Dissipatio H.G.—The Vanishing: Guido Morselli

Translated from Italian by Frederika Randall
Published by The New York Review of Books, Inc., 2020, 168 pages. Original version published in 2012.

What would happen to the planet if the entire human race was to disappear? In this novella, Guido Morselli imagines a world empty of people. The book is narrated by the one man who seems to have been spared.

The unnamed narrator lives near a mountain village in an unnamed country. He is about to turn 40 and has been unwell enough to see several specialists. He doesn’t see the point of living and decides to kill himself. At 12:30 at night, he drives up the mountain to a cave with a deep well, where he plans to drown himself.

“I would be gone, leaving no trace. That point seemed essential to me. People, if they did look into it, must come to the conclusion I was permanently missing. Or better, mysteriously annihilated, dissolved into the nothing.”

In the end, he doesn’t jump into the lake. As he walks out of the cave, he hits his head on a rock. He goes home, takes his gun to bed with him and tries to shoot himself. He wakes up the next morning with the gun beside him and blood on his pillow (he assumes it was from the rock of the night before).

When he goes out, he can’t find anyone. The shepherd and his wife, who help out, are missing. There is no one in the nearby village. As if, instead of him, they had all dissolved into nothingness.

The narrator tends to be solitary, so the lack of people merely intrigues him at first. He feels that there must be an explanation. He makes his way to Chrysopolis—he hated city nearby with as many banks as churches—sure that he would find someone there, but that too is empty. “Chrysopolis reveals no trace of bodies. … Scraps of litter on the streets, stubs of movie tickets, empty cigarette packets; neon signs, still lit, jets of water rising from fountains, cars, rows of them below the apartment buildings and along the avenues in the parks. The Gold City is intact. The escapees (or whatever forces made them leave) took nothing with them.”

The anthropocentric view suggests that humans are necessary to the planet’s survival. But the “world has never been so alive as it was since a certain breed of bipeds disappeared”. Nature is taking back control. Birds are “making an unholy racket” and chamois are coming down from the mountains—a scene reminiscent of 2020, when the lockdown freed the streets of humans. “Their instincts tell them something they certainly never expected: the great enemy has withdrawn. The air is clear of smoke and fumes, the earth no longer stinks or quakes with terrible noises.”

Initially he copes. He has access to food: everything is his for the taking. But he is still convinced that there must be other people who were spared, as he was. He calls friends in different parts of the world, only to get answering machines or no answer at all. It begins to dawn on him that he is the only person left on the planet, “stuck in a gigantic, empty universe”.

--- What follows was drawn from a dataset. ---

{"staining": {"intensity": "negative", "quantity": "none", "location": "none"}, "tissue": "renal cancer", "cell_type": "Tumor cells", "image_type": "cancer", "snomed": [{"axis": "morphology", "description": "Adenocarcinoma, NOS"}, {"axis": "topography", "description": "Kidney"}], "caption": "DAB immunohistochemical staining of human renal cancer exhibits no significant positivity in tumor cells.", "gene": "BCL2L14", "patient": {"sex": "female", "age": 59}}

What would it be like to be the only human on earth? Would thoughts and ideas mean less when there are no others to enjoy them? “[T]hought has almost always been a solitary process, asocial, its own end”, he thinks. “The idolatry of communication is a recent vice. And society, after all, is a bad habit.”

But even the most solitary person needs to know that there are others out there. Slowly, the man starts to lose his grip on reality.

Morselli wrote Dissipatio in 1973, but it was rejected by the publishers. The fact that this was his seventh novel to be rejected was too much for him to bear, and he committed suicide. (With a gun, echoing the book.) His books were finally published in 1974, the year after his death, and met with critical success. However, Dissipatio wasn’t translated into English until 2020. There is a perceptive introduction by the translator, Frederika Randall, who died a few months after finishing the translation.

I found this intriguing and strange (in a good way). Morselli paints a very convincing picture of what would happen to the last human. But there are hints in the narrative that something is off: the narrator sets out for the cave at 12:30, but he is sitting by the well at 12:15. And there are other signs that made me question the narrative. Had this really happened or did the narrator imagine it? Or did he die and it was his ghost wandering around? We’ll never know.

Buy from Bookshop.org UK / Bookshop.org USA

3 thoughts on “Dissipatio H.G.—The Vanishing: Guido Morselli

  1. Sophie

    Even before reaching the end of your (excellent) review, I suspected the narrator had died. Knowing that the author commited suicide after his books were rejected one after the other, this novel might have been his testimony on how a man copes (or not) with loneliness and with becoming an outsider.
    I’ll try and find a French translation.